Il n’est pas nécessaire de changer un mot en ce qui concerne le caractère d’un futur gouvernement travailliste.

Nous annonçons la vérité à la classe ouvrière, que ce soit populaire ou non. Ceci est d’une importance fondamentale lors d’une élection, où la pression la plus intense est exercée sur les travailleurs et les jeunes pour qu’ils suspendent leur jugement critique et votent pour faire sortir les conservateurs.
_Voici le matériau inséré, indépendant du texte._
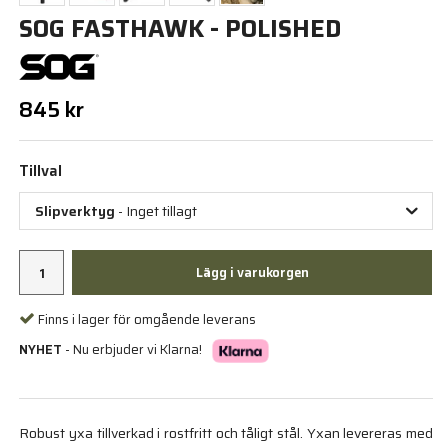
SOG FASTHAWK - POLISHED
845 kr
Tillval
Slipverktyg
- Inget tillagt
Lägg i varukorgen
Finns i lager för omgående leverans
NYHET
- Nu erbjuder vi Klarna!
Robust yxa tillverkad i rostfritt och tåligt stål. Yxan levereras med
La crise du leadership à laquelle la classe ouvrière fait face ne peut être résolue sur la base d’un vote pour le Parti travailliste ou d’une autre manœuvre opportuniste. Plus important encore que les insuffisances politiques de Corbyn, il y a le fait que non seulement le capitalisme britannique, mais aussi le capitalisme mondial est en plein effondrement, ce qui pose le risque d’une nouvelle descente vers la guerre commerciale et la guerre militaire entre les puissances impérialistes rivales.

Il n’y a rien qui permette une retraite par la classe dirigeante de l’austérité, contrairement à ce qu’affirme Corbyn. Cette dernière doit faire payer la classe ouvrière – par tous les moyens nécessaires. Des luttes de classe explosives sont toutes proches et elles exigent une rupture politique avec le Parti travailliste et la construction d’une nouvelle direction, armée d’une perspective révolutionnaire socialiste et internationaliste. Tout le travail du Parti de l’égalité socialiste vise à préparer les travailleurs et les jeunes à mener cette réorientation politique.